Monday, April 13, 2015

Will FCC Allow Massive Merger to Protect Net Neutrality Gains?

Publication of the new Federal Communications Commission mandated network neutrality rules opens the way for court challenges, and the first lawsuit has been filed.

There are many potential ironies. Consider the present situation the FCC faces with respect to the Comcast acquisition of Time Warner Cable. On one hand, since Comcast is upgrading 21 million--virtually all--of its residential locations to gigabit levels of service, plus offering 2 Gbps to 18 million of its customers, Comcast already is the biggest Internet service provider in the United States, with the most gigabit-capable networks.

Adding Time Warner Cable would allow Comcast to extend that lead. Even before that announcement, and before changing the definition of broadband, Comcast arguably is the largest U.S. Internet service provider, and arguably the provider with the greatest share of faster-speed connections.

By about 2007, average advertised cable TV high speed access speeds were 2.5 times the average telco digital subscriber line speeds, while cable peak speeds were three times faster.

The gap since has widened, principally because Comcast is upgrading all its locations to gigabit speeds by the end of 2015, and because more cable operators will be adopting DOCSIS 3.1, which will enable gigabit speeds.

To be sure, many ISPs, including AT&T and CenturyLink, many independent ISPs and Google Fiber, are upgrading to gigabit speeds as well.

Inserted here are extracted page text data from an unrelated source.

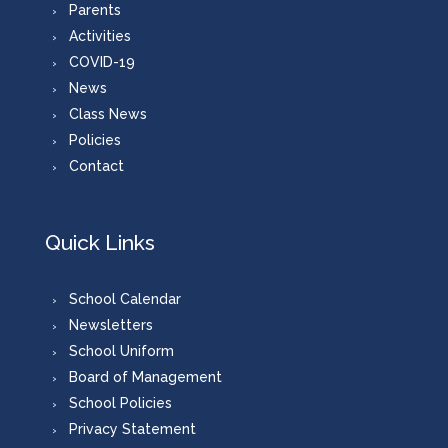
Parents
Activities
COVID-19
News
Class News
Policies
Contact
Quick Links
School Calendar
Newsletters
School Uniform
Board of Management
School Policies
Privacy Statement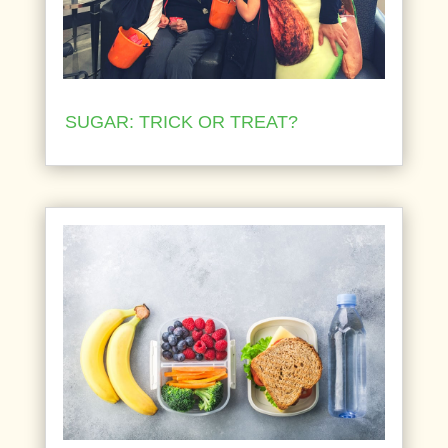
SUGAR: TRICK OR TREAT?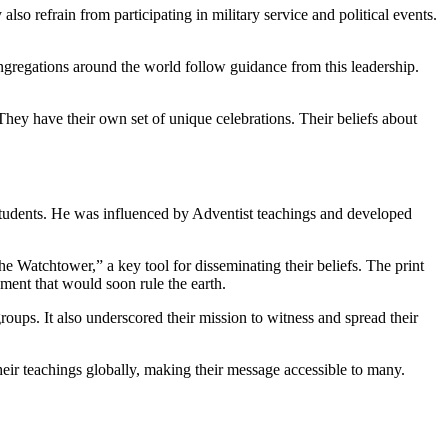
lso refrain from participating in military service and political events.
ongregations around the world follow guidance from this leadership.
They have their own set of unique celebrations. Their beliefs about
students. He was influenced by Adventist teachings and developed
Watchtower,” a key tool for disseminating their beliefs. The print
ment that would soon rule the earth.
ps. It also underscored their mission to witness and spread their
heir teachings globally, making their message accessible to many.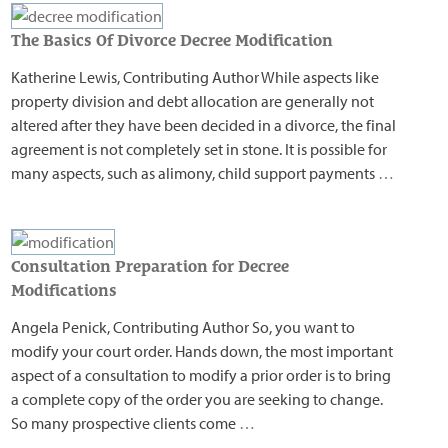
The Basics Of Divorce Decree Modification
Katherine Lewis, Contributing Author While aspects like
property division and debt allocation are generally not
altered after they have been decided in a divorce, the final
agreement is not completely set in stone. It is possible for
many aspects, such as alimony, child support payments
…
Consultation Preparation for Decree
Modifications
Angela Penick, Contributing Author So, you want to
modify your court order. Hands down, the most important
aspect of a consultation to modify a prior order is to bring
a complete copy of the order you are seeking to change.
So many prospective clients come
…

But those roll-outs are coming neighborhood by neighborhood, and at a measured pace. All will be playing catchup to Comcast.

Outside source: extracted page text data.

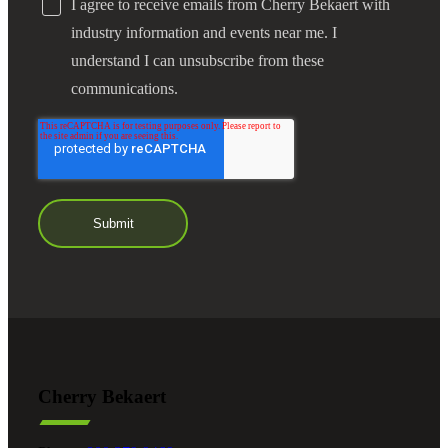
I agree to receive emails from Cherry Bekaert with
industry information and events near me. I
understand I can unsubscribe from these
communications.
Cherry Bekaert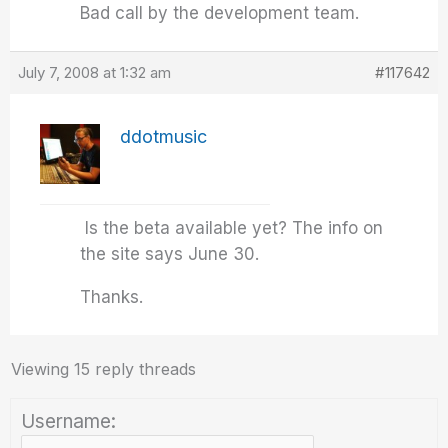
Bad call by the development team.
July 7, 2008 at 1:32 am
#117642
ddotmusic
Is the beta available yet? The info on
the site says June 30.
Thanks.
Viewing 15 reply threads
Username: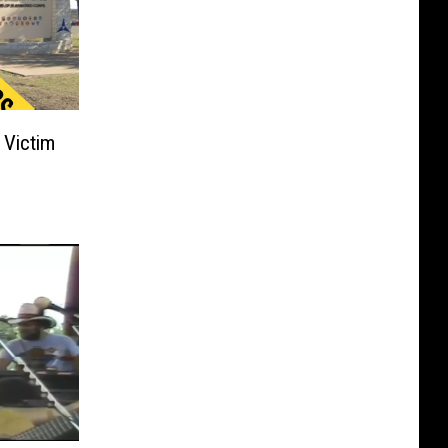
 Victim
s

In other words, Comcast’s share of the gigabit access market will be very high, given its installed base of potential connections (21 million homes), where the other contestants would be lucky to be able to market to hundreds of thousands of homes.

In recent years, cable TV companies also have been getting 83 percent share of net new high speed access connections.  

So if the FCC approves the merger, it will sanction unusually high levels of concentration by one service provider, arguably in the most-crucial product segment of all.

Under normal circumstances, one would be skeptical.

But there is another twist. If the FCC does approve the merger, it could likely win network neutrality agreements from Comcast that would stand, even if the FCC’s network neutrality rules later were struck down.

And some believe the rules will be invalidated. “The FCC may have violated the Constitution’s separation of powers in its attempt to ‘modernize’ the 1934 Communications Act.

By reclassifying broadband as a telecom service and then selectively and arbitrarily forbearing from most of Title II, the agency has effectively rewritten the Act — something only Congress can do through legislation,” said Berin Szoka, President of TechFreedom.

There also will be procedural objections. “The agency failed to open a new comment round after scrapping its initial, more modest proposal, in favor of the President’s Title II plan,” said Szoka.

So might the FCC try to protect some net neutrality gains by sanctioning a merger that will violate most of the market share rules the FCC and Dept. of Justice normally apply when screening and evaluating mergers at the top of telecom markets?